## Stated task
Determine how many lines in the rows below contain the string "common", treating uppercase and lowercase letters as different. Give only the number.

## Records provided
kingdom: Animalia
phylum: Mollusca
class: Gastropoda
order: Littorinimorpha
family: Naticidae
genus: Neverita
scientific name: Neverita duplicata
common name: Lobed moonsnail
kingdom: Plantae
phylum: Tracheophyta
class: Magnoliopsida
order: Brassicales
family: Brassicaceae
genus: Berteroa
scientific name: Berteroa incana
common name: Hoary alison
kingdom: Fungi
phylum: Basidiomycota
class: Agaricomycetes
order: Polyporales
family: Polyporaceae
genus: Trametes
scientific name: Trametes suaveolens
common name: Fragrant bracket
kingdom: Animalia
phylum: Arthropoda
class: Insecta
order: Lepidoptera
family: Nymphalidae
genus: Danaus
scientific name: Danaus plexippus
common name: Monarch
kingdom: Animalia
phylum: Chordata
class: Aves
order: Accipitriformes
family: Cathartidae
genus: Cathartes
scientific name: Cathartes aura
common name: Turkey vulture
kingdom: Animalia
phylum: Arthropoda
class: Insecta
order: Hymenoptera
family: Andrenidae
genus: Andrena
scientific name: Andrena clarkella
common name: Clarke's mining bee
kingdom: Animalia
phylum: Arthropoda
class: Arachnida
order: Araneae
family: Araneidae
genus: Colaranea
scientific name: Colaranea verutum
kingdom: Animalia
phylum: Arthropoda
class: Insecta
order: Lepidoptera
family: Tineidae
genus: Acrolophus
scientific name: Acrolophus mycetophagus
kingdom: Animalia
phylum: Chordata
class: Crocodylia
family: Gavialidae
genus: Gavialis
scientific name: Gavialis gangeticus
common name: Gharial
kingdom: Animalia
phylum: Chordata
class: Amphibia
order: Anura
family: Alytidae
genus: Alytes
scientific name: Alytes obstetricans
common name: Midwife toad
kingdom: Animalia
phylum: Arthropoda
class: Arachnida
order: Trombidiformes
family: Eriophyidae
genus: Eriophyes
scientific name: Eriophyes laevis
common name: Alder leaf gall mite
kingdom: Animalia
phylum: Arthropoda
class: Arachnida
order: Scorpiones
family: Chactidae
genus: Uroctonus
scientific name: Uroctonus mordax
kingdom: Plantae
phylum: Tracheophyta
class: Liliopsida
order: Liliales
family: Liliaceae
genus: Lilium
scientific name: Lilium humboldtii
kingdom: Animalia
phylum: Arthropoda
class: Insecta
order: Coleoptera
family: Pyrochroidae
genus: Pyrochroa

## Correct response
9